> Supplied records:
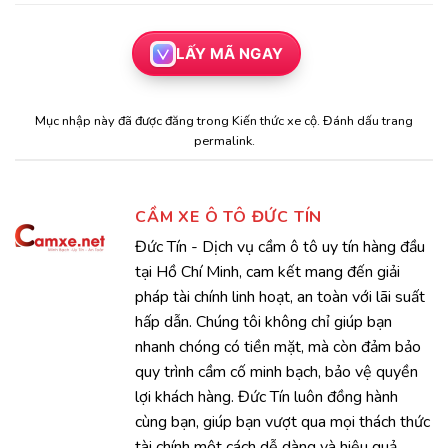
LẤY MÃ NGAY
Mục nhập này đã được đăng trong
Kiến thức xe cộ
. Đánh dấu trang
permalink
.
CẦM XE Ô TÔ ĐỨC TÍN
Đức Tín - Dịch vụ cầm ô tô uy tín hàng đầu
tại Hồ Chí Minh, cam kết mang đến giải
pháp tài chính linh hoạt, an toàn với lãi suất
hấp dẫn. Chúng tôi không chỉ giúp bạn
nhanh chóng có tiền mặt, mà còn đảm bảo
quy trình cầm cố minh bạch, bảo vệ quyền
lợi khách hàng. Đức Tín luôn đồng hành
cùng bạn, giúp bạn vượt qua mọi thách thức
tài chính một cách dễ dàng và hiệu quả.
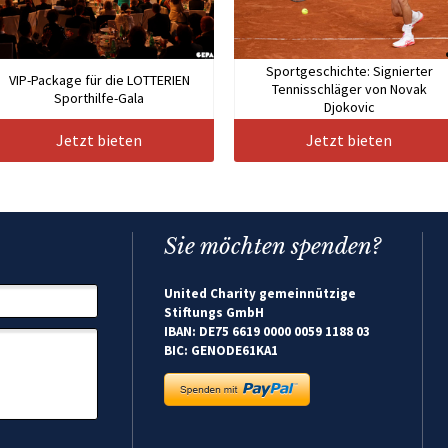
Sportgeschichte: Signierter
VIP-Package für die LOTTERIEN
Tennisschläger von Novak
Sporthilfe-Gala
Djokovic
Jetzt bieten
Jetzt bieten
Sie möchten spenden?
United Charity gemeinnützige
Stiftungs GmbH
IBAN: DE75 6619 0000 0059 1188 03
BIC: GENODE61KA1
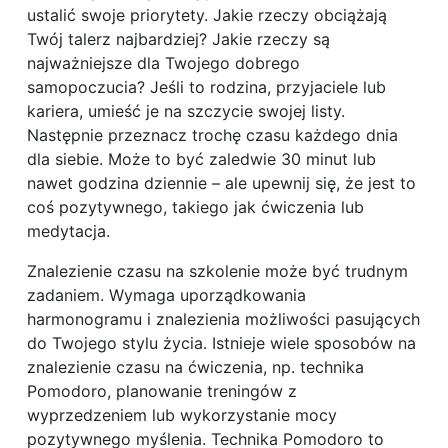
ustalić swoje priorytety. Jakie rzeczy obciążają
Twój talerz najbardziej? Jakie rzeczy są
najważniejsze dla Twojego dobrego
samopoczucia? Jeśli to rodzina, przyjaciele lub
kariera, umieść je na szczycie swojej listy.
Następnie przeznacz trochę czasu każdego dnia
dla siebie. Może to być zaledwie 30 minut lub
nawet godzina dziennie – ale upewnij się, że jest to
coś pozytywnego, takiego jak ćwiczenia lub
medytacja.
Znalezienie czasu na szkolenie może być trudnym
zadaniem. Wymaga uporządkowania
harmonogramu i znalezienia możliwości pasujących
do Twojego stylu życia. Istnieje wiele sposobów na
znalezienie czasu na ćwiczenia, np. technika
Pomodoro, planowanie treningów z
wyprzedzeniem lub wykorzystanie mocy
pozytywnego myślenia. Technika Pomodoro to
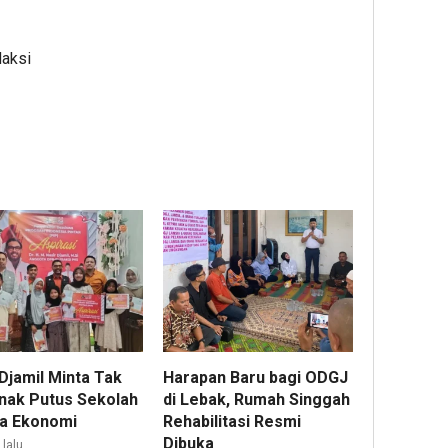
daksi
Djamil Minta Tak
Harapan Baru bagi ODGJ
nak Putus Sekolah
di Lebak, Rumah Singgah
a Ekonomi
Rehabilitasi Resmi
Dibuka
lalu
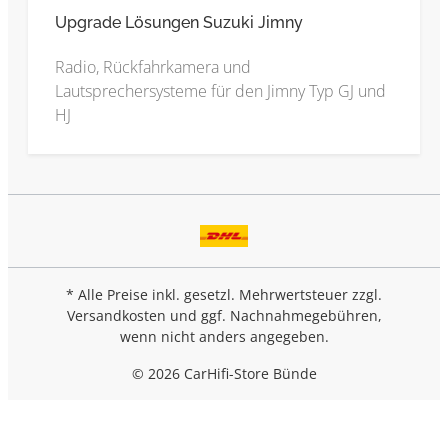
Upgrade Lösungen Suzuki Jimny
Radio, Rückfahrkamera und
Lautsprechersysteme für den Jimny Typ GJ und
HJ
* Alle Preise inkl. gesetzl. Mehrwertsteuer zzgl.
Versandkosten
und ggf. Nachnahmegebühren,
wenn nicht anders angegeben.
© 2026 CarHifi-Store Bünde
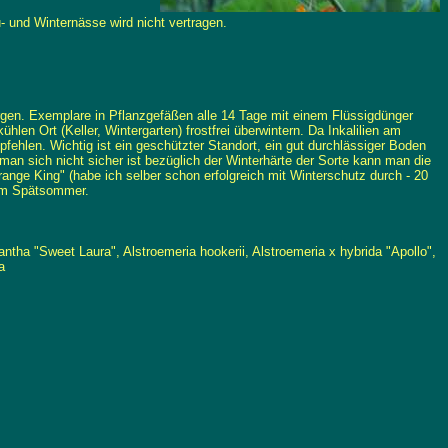
- und Winternässe wird nicht vertragen.
rgen. Exemplare in Pflanzgefäßen alle 14 Tage mit einem Flüssigdünger
en Ort (Keller, Wintergarten) frostfrei überwintern. Da Inkalilien am
pfehlen. Wichtig ist ein geschützter Standort, ein gut durchlässiger Boden
man sich nicht sicher ist bezüglich der Winterhärte der Sorte kann man die
range King" (habe ich selber schon erfolgreich mit Winterschutz durch - 20
 im Spätsommer.
tha "Sweet Laura", Alstroemeria hookerii, Alstroemeria x hybrida "Apollo",
a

> Task goal:
The material should be returned verbatim, with all images omitted.

> Solved problem:
LẤY MÃ NGAY
Mục nhập này đã được đăng trong
Kiến thức xe cộ
. Đánh dấu trang
permalink
.
CẦM XE Ô TÔ ĐỨC TÍN
Đức Tín - Dịch vụ cầm ô tô uy tín hàng đầu
tại Hồ Chí Minh, cam kết mang đến giải
pháp tài chính linh hoạt, an toàn với lãi suất
hấp dẫn. Chúng tôi không chỉ giúp bạn
nhanh chóng có tiền mặt, mà còn đảm bảo
quy trình cầm cố minh bạch, bảo vệ quyền
lợi khách hàng. Đức Tín luôn đồng hành
cùng bạn, giúp bạn vượt qua mọi thách thức
tài chính một cách dễ dàng và hiệu quả.
Sportgeschichte: Signierter
VIP-Package für die LOTTERIEN
Tennisschläger von Novak
Sporthilfe-Gala
Djokovic
Jetzt bieten
Jetzt bieten
Sie möchten spenden?
United Charity gemeinnützige
Stiftungs GmbH
IBAN: DE75 6619 0000 0059 1188 03
BIC: GENODE61KA1
ustalić swoje priorytety. Jakie rzeczy obciążają
Twój talerz najbardziej? Jakie rzeczy są
najważniejsze dla Twojego dobrego
samopoczucia? Jeśli to rodzina, przyjaciele lub
kariera, umieść je na szczycie swojej listy.
Następnie przeznacz trochę czasu każdego dnia
dla siebie. Może to być zaledwie 30 minut lub
nawet godzina dziennie – ale upewnij się, że jest to
coś pozytywnego, takiego jak ćwiczenia lub
medytacja.
Znalezienie czasu na szkolenie może być trudnym
zadaniem. Wymaga uporządkowania
harmonogramu i znalezienia możliwości pasujących
do Twojego stylu życia. Istnieje wiele sposobów na
znalezienie czasu na ćwiczenia, np. technika
Pomodoro, planowanie treningów z
wyprzedzeniem lub wykorzystanie mocy
pozytywnego myślenia. Technika Pomodoro to
daksi
Djamil Minta Tak
Harapan Baru bagi ODGJ
nak Putus Sekolah
di Lebak, Rumah Singgah
a Ekonomi
Rehabilitasi Resmi
Dibuka
lalu
Upgrade Lösungen Suzuki Jimny
Radio, Rückfahrkamera und
Lautsprechersysteme für den Jimny Typ GJ und
HJ
* Alle Preise inkl. gesetzl. Mehrwertsteuer zzgl.
Versandkosten
und ggf. Nachnahmegebühren,
wenn nicht anders angegeben.
© 2026 CarHifi-Store Bünde
- und Winternässe wird nicht vertragen.
rgen. Exemplare in Pflanzgefäßen alle 14 Tage mit einem Flüssigdünger
en Ort (Keller, Wintergarten) frostfrei überwintern. Da Inkalilien am
pfehlen. Wichtig ist ein geschützter Standort, ein gut durchlässiger Boden
man sich nicht sicher ist bezüglich der Winterhärte der Sorte kann man die
range King" (habe ich selber schon erfolgreich mit Winterschutz durch - 20
 im Spätsommer.
tha "Sweet Laura", Alstroemeria hookerii, Alstroemeria x hybrida "Apollo",
a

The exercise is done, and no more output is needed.